Thursday, November 8, 2012

Cruzeiro do Sul espionou técnicos do Banco Central

A Polícia Federal investiga a ação de arapongas nas dependências do Banco Cruzeiro do Sul para monitorar técnicos do Banco Central durante o período em que a instituição foi submetida à auditoria que antecedeu o Regime Especial de Administração Temporária e a liquidação extrajudicial.


Amparada em autorização judicial, a PF fez buscas na sede do Cruzeiro do Sul e descobriu interceptações telemáticas (e-mails) e conversas telefônicas transcritas e arquivadas em computadores do próprio banco.

A espionagem revela a estratégia de ocultar informações e dados solicitados pelo BC durante a inspeção.

O Cruzeiro do Sul é alvo de inquérito da Delegacia de Repressão a Crimes Financeiros (Delefin) da PF, que apurou rombo de R$ 1,35 bilhão.

O banqueiro Luís Octávio Índio da Costa, ex-controlador da instituição, está preso desde 24 de outubro por ordem do juiz Márcio Ferro Catapani, da 2.ª Vara Criminal Federal em São Paulo. Índio da Costa nega taxativamente os grampos.

O BC decretou a liquidação do Cruzeiro do Sul no dia 14 de setembro, depois que malograram negociações para a venda da instituição, que estava sob regime de intervenção desde junho.

Peritos da PF estão analisando todo o conteúdo das interceptações e de cerca de 100 e-mails trocados entre funcionários do Cruzeiro do Sul. O laudo ainda não está pronto, mas os indícios levam à suposição de que os auditores do BC foram vigiados.

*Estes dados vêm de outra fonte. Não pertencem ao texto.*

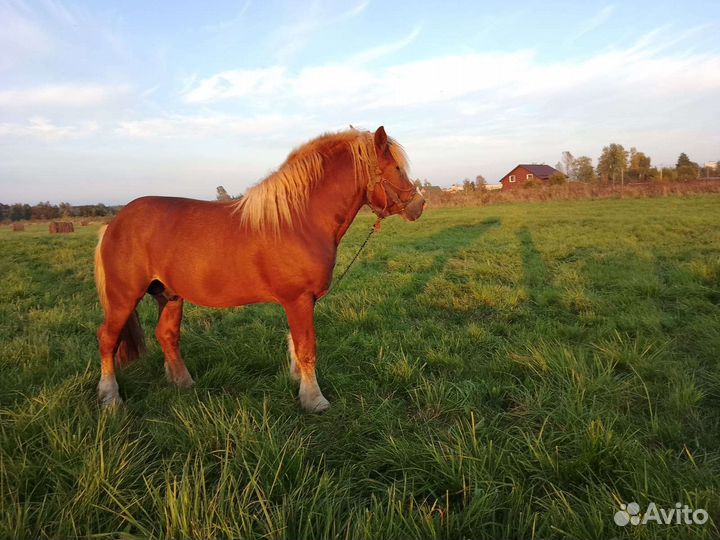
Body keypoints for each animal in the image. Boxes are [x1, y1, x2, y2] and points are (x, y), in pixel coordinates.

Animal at [94, 126, 425, 412]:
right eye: (396, 168)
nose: (419, 205)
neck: (300, 219)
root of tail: (115, 223)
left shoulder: (303, 301)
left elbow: (296, 345)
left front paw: (300, 384)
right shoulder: (298, 299)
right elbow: (307, 348)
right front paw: (314, 400)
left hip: (170, 296)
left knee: (167, 335)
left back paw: (183, 383)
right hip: (124, 297)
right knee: (108, 338)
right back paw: (111, 398)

Preliminarmente, ficou evidenciada a preocupação em selecionar operações a serem comunicadas ao BC, ao mesmo tempo em que eram omitidos dados reveladores do dia a dia do banco.

A PF trabalha com duas hipóteses: as gravações podem ter sido feitas pelo próprio aparato de segurança do banco ou por uma empresa especialmente contratada para essa finalidade, que teria usado um sistema remoto para interceptar e-mails e telefonemas dos auditores.

Burla. Teriam caído na malha dos grampos funcionários do BC, interventores e os próprios administradores originais. Para a PF, alguns diálogos mostram antigos administradores do Cruzeiro do Sul tentando burlar ou ludibriar a fiscalização do BC.

A PF verificou que as interceptações foram realizadas enquanto técnicos do BC agiam no Cruzeiro do Sul. Eles teriam ficado sob vigilância durante praticamente todo o período da inspeção, até que suspeitaram da trama. Alguns e-mails revelam o plano para despistar a auditoria.

Coisa de filme. A investigação mostra que os arapongas sabiam rigorosamente tudo o que os inspetores faziam, passo a passo da fiscalização. Tinham conhecimento com exatidão dos documentos que estavam sendo analisados e para onde caminhavam os trabalhos. Alguns grampos resgatados mostram intenção de ocultar informações do BC.

"O órgão fiscalizador estava sendo fiscalizado", anotou o investigador. "Parece coisa de filme. Isso é muito grave."

O criminalista Roberto Podval, que defende Índio da Costa, considera "um absurdo" a suspeita de espionagem. Ele pediu revogação da prisão do banqueiro, mas o pedido foi negado na semana passada.

Também são investigados pelo rombo na instituição Maria Luísa Garcia de Mendonça, que foi diretora de contadoria do banco, e Horácio Martinho Lima, ex-superintendente de operações e contratos de empréstimos consignados.